**EXCERPT PROVIDED**
Start

Climate change is making things very difficult for British farmers.

Food security threatened by extreme flooding, farmers warn

“Debbie, whose family have farmed there since 1936, said the land used to flood every six years when she was young, but had flooded three times last year and six times already this year”

Dead lambs and ‘decimated crops’ on rain-soaked farms

The stories from these farms are heartbreaking. Lambs born into conditions that they cannot survive. Unplantable fields.

UK facing food shortages and price rises after extreme weather

Farming is the business of providing the rest of us with food. If crops fail, as they already are this year, this will cause shortages and price rises. If farmers are in trouble, we all suffer.

Heavy rains, lightning in Pakistan kill at least 50 people

Rafay Alam, a Pakistani environmental expert, said such heavy rainfall in April was unusual.
“Two years ago, Pakistan witnessed a heatwave in March and April and now we are witnessing rains and it is all of because of climate change, which had caused heavy flooding in 2022,” he said.

How Nigeria is reeling from extreme heat fuelled by climate change

“Since the start of this year, Africa’s most populous nation Nigeria has faced prolonged stretches of severe heat.

A recent quick-fire analysis found that the conditions in February, when temperatures exceeded 40C, were made 10 times more likely by human-caused climate change”.

World faces ‘deathly silence’ of nature as wildlife disappears, warn experts

Birdsong is beautiful and I am lucky to live in an area where there is a lot of it. But like so many parts of the natural world, it is under threat. If there is no habitat for nature, it is lost and so are those joyful sights and sounds.

End

**WRITTEN INSTRUCTION A**
Check the climate change text and decide whether each statement below agrees with it: (i) Debbie's family has farmed their land since 1936; (ii) Rafay Alam called the heavy April rainfall in Pakistan normal; (iii) February conditions in Nigeria were made 10 times more likely by human-caused climate change. For each one, answer yes or no and quote the words from the text that settle it.
**WRITTEN INSTRUCTION B**
Extend the climate change text by writing what comes after its final sentence.

**DATASET SECTION**
Start

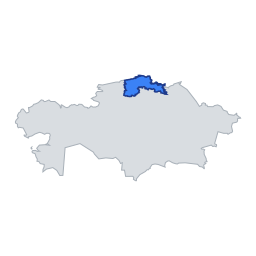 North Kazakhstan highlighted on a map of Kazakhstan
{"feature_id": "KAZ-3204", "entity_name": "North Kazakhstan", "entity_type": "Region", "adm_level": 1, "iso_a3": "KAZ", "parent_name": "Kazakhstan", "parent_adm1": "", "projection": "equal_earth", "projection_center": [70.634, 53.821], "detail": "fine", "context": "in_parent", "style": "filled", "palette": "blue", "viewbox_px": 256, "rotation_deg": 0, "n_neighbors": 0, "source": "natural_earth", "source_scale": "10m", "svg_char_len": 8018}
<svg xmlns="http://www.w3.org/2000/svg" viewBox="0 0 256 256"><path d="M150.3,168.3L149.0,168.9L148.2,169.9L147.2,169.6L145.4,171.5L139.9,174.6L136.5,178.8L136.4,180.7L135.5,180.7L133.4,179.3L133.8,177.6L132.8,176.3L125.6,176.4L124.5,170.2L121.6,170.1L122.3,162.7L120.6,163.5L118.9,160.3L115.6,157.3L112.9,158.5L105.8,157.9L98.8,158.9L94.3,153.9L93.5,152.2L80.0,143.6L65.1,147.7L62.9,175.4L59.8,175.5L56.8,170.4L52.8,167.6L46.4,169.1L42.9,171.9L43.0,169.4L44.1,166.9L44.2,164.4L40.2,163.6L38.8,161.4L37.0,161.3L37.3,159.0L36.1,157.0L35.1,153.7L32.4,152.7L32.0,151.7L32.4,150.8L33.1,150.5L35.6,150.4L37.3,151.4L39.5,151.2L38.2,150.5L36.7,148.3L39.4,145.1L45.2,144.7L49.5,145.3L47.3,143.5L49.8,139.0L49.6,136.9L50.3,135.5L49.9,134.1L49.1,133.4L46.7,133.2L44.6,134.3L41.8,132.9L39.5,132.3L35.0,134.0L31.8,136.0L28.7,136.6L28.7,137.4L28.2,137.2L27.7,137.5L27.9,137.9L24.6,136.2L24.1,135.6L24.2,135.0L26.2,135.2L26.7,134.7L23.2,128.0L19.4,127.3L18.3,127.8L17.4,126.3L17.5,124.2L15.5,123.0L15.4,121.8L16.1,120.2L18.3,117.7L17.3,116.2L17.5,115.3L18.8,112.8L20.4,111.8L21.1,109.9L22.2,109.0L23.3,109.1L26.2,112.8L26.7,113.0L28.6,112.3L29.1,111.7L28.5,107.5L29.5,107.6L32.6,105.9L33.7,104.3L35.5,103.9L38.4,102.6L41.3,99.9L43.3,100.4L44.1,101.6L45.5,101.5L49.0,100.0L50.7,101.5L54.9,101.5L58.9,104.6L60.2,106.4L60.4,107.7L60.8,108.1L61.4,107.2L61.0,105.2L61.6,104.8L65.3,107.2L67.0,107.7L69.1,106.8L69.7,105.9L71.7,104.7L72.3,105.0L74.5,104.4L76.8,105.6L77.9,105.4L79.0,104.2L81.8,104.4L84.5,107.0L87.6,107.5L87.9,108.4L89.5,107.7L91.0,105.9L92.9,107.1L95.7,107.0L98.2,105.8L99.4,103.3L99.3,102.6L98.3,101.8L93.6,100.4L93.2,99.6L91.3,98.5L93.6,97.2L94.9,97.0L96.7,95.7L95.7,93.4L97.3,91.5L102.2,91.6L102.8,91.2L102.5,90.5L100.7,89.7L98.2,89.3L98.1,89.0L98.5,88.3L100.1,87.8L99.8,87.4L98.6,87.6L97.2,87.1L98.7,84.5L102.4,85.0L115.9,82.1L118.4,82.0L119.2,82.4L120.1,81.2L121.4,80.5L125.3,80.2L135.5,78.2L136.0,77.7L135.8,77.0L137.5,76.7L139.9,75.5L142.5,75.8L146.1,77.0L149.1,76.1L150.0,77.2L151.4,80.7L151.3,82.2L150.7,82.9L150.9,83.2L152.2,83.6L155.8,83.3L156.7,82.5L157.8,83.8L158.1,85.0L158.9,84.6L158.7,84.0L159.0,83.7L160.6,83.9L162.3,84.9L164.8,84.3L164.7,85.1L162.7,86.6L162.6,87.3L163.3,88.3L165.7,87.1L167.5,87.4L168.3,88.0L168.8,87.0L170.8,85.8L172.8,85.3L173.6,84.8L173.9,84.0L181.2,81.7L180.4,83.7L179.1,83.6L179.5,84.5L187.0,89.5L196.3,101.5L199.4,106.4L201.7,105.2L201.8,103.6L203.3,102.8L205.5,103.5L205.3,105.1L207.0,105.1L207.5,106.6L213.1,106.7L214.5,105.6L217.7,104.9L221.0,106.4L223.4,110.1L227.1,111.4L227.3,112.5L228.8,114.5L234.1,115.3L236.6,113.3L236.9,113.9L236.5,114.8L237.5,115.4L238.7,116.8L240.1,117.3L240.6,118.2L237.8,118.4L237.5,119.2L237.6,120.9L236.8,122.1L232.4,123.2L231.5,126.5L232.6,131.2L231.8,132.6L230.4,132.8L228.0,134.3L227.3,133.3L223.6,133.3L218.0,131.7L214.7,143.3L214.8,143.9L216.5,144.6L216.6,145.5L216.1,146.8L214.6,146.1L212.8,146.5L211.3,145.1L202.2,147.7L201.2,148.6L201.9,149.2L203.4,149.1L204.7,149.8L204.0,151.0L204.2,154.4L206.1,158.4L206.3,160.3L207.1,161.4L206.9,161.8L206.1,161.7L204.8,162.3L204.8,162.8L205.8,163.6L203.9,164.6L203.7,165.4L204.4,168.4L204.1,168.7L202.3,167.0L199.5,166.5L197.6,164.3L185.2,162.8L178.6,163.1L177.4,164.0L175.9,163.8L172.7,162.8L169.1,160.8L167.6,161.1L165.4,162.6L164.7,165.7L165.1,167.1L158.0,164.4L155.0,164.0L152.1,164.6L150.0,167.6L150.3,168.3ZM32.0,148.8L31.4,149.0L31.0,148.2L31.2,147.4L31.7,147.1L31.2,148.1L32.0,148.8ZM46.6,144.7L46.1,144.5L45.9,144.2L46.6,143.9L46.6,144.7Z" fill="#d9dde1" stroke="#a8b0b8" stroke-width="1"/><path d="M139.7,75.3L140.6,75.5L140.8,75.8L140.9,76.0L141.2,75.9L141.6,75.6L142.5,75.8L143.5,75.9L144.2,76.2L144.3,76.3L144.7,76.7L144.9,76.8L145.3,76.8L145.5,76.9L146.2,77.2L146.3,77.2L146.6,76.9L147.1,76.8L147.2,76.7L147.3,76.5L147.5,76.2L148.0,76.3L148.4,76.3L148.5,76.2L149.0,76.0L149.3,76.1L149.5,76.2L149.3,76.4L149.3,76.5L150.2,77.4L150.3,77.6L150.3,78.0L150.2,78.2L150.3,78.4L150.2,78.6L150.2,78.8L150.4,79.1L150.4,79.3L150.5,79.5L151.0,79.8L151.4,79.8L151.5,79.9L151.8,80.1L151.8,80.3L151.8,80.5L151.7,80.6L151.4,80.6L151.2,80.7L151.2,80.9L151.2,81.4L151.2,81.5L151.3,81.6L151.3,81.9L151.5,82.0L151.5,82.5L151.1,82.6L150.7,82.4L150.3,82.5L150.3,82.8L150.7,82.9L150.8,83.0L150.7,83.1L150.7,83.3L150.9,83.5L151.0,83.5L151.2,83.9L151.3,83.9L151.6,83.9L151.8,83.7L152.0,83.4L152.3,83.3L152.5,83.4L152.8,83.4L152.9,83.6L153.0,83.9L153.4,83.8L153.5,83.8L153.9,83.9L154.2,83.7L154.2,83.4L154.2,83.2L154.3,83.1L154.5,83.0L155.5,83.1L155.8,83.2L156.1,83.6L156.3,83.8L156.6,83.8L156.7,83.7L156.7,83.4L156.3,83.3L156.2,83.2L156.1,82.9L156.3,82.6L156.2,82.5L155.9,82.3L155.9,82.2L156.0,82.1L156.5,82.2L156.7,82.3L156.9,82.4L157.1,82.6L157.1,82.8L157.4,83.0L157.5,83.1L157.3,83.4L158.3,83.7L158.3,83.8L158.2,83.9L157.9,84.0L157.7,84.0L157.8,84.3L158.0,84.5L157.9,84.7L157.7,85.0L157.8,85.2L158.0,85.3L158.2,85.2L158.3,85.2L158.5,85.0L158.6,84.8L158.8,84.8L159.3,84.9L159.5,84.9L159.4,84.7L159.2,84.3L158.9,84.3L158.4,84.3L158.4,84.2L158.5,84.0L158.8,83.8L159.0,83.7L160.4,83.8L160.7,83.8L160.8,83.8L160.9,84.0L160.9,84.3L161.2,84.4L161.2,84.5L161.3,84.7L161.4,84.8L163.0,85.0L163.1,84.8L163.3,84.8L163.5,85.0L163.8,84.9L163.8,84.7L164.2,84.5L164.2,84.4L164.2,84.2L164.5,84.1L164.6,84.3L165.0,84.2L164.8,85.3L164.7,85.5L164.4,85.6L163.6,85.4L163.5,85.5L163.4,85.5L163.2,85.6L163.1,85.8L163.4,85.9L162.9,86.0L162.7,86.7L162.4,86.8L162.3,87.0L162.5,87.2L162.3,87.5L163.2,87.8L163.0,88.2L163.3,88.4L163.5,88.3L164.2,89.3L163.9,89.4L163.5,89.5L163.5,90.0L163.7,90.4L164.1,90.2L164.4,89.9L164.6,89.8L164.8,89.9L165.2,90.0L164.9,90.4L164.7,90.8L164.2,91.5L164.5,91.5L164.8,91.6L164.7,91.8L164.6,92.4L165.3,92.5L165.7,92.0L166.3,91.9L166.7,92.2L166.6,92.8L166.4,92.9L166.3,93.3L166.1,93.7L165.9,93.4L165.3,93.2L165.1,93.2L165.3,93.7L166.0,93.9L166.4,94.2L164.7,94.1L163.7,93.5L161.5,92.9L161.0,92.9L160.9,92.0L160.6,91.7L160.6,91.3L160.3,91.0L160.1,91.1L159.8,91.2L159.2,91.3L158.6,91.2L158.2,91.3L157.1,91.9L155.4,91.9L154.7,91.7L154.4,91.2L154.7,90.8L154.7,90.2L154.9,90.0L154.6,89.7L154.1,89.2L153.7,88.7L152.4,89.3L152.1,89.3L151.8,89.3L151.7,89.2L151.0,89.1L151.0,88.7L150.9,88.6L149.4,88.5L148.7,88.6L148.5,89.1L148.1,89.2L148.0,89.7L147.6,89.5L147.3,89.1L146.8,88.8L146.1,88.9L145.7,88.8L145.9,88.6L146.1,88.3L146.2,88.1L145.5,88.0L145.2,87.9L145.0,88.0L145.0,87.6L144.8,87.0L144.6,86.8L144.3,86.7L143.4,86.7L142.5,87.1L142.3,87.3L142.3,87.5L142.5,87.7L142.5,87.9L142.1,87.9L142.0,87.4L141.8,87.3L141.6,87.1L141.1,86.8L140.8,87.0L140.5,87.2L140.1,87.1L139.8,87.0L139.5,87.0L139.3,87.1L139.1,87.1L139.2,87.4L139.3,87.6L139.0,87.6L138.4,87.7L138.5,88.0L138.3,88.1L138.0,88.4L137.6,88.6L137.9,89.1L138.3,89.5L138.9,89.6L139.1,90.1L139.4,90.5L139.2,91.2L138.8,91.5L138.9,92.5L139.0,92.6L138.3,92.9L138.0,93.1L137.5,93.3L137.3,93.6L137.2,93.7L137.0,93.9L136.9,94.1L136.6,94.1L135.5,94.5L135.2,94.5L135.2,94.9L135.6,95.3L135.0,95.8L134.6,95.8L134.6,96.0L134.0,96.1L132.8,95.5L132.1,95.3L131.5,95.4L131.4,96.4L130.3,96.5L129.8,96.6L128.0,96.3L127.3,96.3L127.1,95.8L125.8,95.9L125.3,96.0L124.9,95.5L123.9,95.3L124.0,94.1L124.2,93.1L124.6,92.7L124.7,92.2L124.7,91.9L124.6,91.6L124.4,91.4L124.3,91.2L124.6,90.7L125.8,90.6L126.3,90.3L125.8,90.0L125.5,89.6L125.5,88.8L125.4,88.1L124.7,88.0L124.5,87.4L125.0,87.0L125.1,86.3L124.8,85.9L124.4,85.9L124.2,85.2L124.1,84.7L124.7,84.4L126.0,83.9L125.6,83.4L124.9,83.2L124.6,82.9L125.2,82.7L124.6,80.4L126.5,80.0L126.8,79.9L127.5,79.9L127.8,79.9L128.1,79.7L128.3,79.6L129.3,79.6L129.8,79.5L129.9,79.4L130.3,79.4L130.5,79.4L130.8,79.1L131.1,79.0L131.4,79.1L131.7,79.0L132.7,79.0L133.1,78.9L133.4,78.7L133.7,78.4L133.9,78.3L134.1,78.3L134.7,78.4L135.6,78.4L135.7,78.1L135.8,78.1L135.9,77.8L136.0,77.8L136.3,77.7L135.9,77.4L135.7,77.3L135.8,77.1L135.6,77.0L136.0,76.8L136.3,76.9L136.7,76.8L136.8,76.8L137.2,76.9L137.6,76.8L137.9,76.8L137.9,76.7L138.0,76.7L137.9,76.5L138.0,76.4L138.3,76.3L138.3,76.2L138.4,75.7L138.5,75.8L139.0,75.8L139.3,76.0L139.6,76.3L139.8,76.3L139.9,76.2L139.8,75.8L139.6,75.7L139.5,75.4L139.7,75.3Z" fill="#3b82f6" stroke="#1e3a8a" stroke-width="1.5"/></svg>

End

**OUTPUT A**
(i) Yes: "whose family have farmed there since 1936"
(ii) No: "such heavy rainfall in April was unusual"
(iii) Yes: "were made 10 times more likely by human-caused climate change"

**OUTPUT B**
Finally, you might have seen astonishing footage of a storm in Dubai. This is a desert region, so flooding is very unusual. Yet, video clips showed streets flooded, wind damage and aircraft at the huge international airport apparently taxiing across a lake. Some of the video was obviously fake and there was discussion of cloud seeding. So this analytical article in The Guardian is welcome.

Don’t blame cloud seeding for the Dubai floods

This was an extraordinary weather event. It was not caused by cloud seeding getting out of hand, it was greatly exacerbated by climate change.

This is part of the challenge of climate change. People can survive in all sorts of places if they have the infrastructure and techniques to do so. Climate change does exactly what it says. It turns deserts into lakes and fertile, food-growing regions into deserts and its happening faster than we can adapt.

Thanks for reading.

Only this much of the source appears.